Black Butler: Volume 4

by Yana Toboso, 192 pages

An English noble family is murdered, their home burned to the ground, and their young son missing. A few months later, he mysteriously returns with an eyepatch, a cold seriousness too great for his age, and a mysterious, disturbingly efficient butler at his side.

Ciel Phantomhive's family has been in Royal service for generations, dealing with the sundry elements of the English underworld so the surface of good society continues to run smoothly. Sometimes this involves tracking down gruesome serial killers with both other worldly and uncomfortably close connections. Sometimes it involves determining that opium den proprietors prove more useful as informants than as prisoners of the Yard. And sometimes, apparently, it involves babysitting naive, spoiled Indian princes with their own surprisingly skilled manservants. Ciel half-heartedly agrees to help Soma and his faithful retainer Agni discover the fate of the prince's favorite nanny, who was spirited away by an English businessman, but only because the case appears to be connected to his latest mission from the Queen, which is to investigate a series of attacks on British merchants and soldiers recently returned from India. As things get more complicated, the boys realize that in order to resolve the mystery and make things right they'll have to pit their servants against one another in an all-out competition...to create a curry worthy of the Royal Warrant.

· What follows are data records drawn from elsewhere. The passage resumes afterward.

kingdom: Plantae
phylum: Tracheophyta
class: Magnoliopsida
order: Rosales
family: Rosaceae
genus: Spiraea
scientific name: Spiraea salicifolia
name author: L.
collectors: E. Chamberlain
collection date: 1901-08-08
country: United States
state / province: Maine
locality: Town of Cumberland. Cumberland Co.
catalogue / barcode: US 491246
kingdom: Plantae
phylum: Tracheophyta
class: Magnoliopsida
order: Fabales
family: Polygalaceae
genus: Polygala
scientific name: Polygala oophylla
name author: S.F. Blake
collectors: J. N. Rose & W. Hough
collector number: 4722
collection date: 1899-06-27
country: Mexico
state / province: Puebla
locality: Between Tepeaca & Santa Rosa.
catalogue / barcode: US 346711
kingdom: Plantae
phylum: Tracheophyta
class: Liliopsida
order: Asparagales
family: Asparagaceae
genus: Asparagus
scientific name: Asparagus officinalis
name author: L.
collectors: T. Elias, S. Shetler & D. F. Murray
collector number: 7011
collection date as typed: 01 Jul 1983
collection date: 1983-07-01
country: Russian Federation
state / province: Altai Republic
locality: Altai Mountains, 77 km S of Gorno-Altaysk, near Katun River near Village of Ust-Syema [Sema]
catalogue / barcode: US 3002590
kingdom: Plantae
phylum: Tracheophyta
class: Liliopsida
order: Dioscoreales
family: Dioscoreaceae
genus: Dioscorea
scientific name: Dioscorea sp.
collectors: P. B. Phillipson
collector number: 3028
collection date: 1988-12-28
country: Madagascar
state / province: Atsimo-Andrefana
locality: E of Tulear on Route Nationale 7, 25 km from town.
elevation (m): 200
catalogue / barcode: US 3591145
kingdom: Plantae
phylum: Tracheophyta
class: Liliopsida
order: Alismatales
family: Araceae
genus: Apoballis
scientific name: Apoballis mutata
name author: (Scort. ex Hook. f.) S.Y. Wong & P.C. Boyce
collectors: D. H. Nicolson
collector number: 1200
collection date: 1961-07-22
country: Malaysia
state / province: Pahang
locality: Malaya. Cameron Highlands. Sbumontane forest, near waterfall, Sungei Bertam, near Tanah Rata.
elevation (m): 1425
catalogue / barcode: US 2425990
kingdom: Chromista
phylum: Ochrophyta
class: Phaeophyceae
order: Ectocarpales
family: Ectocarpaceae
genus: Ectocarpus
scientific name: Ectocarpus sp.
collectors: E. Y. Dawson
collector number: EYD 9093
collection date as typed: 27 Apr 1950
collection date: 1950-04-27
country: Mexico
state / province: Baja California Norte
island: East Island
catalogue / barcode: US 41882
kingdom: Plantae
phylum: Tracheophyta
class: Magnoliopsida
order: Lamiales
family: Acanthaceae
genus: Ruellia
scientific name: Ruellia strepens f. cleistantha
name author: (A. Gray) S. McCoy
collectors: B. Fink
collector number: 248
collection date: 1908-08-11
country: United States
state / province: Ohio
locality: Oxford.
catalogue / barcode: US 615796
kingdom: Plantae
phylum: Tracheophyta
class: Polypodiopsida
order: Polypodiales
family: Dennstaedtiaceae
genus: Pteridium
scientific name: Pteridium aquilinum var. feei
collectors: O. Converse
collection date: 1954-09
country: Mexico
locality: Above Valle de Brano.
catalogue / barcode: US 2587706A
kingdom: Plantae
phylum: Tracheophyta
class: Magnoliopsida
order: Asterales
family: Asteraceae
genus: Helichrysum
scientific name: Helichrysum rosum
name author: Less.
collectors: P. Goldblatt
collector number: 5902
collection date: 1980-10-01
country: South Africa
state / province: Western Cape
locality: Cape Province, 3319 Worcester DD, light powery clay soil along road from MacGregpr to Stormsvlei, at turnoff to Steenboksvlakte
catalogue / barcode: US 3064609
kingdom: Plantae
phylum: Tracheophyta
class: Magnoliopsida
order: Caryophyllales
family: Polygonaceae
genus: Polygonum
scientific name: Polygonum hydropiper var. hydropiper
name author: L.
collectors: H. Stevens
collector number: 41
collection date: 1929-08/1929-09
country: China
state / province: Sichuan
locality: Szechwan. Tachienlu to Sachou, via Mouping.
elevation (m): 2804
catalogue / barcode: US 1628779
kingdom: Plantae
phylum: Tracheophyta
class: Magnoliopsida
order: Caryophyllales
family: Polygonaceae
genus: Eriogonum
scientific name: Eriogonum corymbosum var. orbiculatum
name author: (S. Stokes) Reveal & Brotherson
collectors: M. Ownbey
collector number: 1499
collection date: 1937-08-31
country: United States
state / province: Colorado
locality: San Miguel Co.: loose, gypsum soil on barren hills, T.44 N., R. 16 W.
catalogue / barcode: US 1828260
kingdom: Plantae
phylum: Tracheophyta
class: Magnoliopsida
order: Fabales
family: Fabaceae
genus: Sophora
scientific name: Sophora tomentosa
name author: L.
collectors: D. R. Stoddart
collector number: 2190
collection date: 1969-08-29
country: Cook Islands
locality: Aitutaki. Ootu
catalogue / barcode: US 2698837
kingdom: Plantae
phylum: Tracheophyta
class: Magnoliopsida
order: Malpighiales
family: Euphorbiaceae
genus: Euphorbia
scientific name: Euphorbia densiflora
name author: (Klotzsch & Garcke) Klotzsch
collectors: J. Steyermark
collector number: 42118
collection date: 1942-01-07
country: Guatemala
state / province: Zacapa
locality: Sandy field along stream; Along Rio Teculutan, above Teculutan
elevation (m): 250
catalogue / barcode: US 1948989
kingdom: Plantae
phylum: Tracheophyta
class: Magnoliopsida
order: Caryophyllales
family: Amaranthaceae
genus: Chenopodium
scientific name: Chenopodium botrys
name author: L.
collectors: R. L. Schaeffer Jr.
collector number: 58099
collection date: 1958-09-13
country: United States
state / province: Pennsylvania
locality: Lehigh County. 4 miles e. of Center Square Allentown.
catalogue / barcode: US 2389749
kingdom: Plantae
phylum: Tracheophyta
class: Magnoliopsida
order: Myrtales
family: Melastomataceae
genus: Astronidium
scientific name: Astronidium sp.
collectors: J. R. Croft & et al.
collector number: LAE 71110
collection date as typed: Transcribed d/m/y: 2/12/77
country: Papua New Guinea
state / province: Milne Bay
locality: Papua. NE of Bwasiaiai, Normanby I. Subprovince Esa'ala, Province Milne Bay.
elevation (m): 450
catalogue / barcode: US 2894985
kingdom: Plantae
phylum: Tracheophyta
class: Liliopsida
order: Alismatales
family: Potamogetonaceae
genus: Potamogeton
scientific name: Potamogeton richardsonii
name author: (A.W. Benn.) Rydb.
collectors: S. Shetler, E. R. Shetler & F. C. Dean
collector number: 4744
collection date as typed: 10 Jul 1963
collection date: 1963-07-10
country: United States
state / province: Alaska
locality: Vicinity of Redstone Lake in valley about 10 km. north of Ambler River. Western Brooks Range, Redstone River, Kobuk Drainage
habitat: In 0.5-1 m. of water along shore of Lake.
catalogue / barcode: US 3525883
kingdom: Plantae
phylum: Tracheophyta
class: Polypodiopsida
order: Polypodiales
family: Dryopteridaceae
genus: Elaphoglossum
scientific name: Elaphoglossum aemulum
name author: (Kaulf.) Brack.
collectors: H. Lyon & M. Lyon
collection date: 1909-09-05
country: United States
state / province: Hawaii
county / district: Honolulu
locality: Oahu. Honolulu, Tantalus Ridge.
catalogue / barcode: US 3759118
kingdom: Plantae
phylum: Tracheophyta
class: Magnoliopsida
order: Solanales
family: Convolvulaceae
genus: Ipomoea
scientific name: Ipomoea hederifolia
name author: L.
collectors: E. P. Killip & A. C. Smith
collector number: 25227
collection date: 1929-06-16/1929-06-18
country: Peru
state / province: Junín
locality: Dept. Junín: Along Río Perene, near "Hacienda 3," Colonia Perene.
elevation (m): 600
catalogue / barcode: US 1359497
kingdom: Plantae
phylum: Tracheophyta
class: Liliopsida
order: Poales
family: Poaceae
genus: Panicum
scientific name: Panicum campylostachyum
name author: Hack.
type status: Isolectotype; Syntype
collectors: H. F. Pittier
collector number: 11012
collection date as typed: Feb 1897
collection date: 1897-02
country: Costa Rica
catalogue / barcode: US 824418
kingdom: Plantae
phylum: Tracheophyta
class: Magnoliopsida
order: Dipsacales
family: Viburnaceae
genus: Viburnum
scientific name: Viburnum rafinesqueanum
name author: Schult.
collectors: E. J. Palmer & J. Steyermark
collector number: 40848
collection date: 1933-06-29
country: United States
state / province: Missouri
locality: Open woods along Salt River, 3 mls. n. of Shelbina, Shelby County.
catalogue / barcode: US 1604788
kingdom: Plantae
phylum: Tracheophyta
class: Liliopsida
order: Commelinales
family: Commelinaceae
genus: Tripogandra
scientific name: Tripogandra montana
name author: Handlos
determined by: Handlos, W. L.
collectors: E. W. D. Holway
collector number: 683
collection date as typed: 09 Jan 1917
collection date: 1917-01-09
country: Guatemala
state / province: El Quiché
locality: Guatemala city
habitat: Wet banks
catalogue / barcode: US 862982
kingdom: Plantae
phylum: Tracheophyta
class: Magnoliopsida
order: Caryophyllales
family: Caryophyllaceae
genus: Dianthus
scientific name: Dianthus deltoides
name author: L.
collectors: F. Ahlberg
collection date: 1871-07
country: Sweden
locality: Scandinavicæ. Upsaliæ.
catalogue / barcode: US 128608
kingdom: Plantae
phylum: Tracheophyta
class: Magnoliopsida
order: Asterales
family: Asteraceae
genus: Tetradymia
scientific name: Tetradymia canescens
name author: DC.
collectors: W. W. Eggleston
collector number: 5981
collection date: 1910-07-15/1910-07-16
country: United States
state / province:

Black Butler is a strange combination of the darkly disturbing and the really rather silly. From the first volume, you realize the silly is necessary to soften the disturbing, and the balance of the two has worked well so far. This volume is no different. Obviously, setting up a curry-cooking war is going for comical. But the contrasting glimpses of Ciel's memories of his parents' deaths and the immediate aftermath, as well as Agni's history before Soma offers him redemption, and the titular butler Sebastian's cruel but spot-on lecture to Soma about the prince's blindness to anything not himself are all clearly in the serious column. As unnerving as it is, I like not being able to completely relax because I don't know when things are going to turn one way or the other, and that's because whichever way they do turn doesn't feel forced or arbitrary. I want to read more so I can see deeper into Ciel's sad history and the ominous soul-securing contract that binds Sebastian to him, and then take comfort in the shenanigans of the boy's other outlandish, though more human, household staff and the otherwise cold Sebastian's uncharacteristic fondness for cats. The skilled art, with its period detail and clearly individual characters, just draws the reader further into the mystery.

Having watched the two seasons of the increasingly dark animé, and having read that it diverges greatly from the manga a few volumes in, I am looking forward to seeing where it all leads (and where it's all been).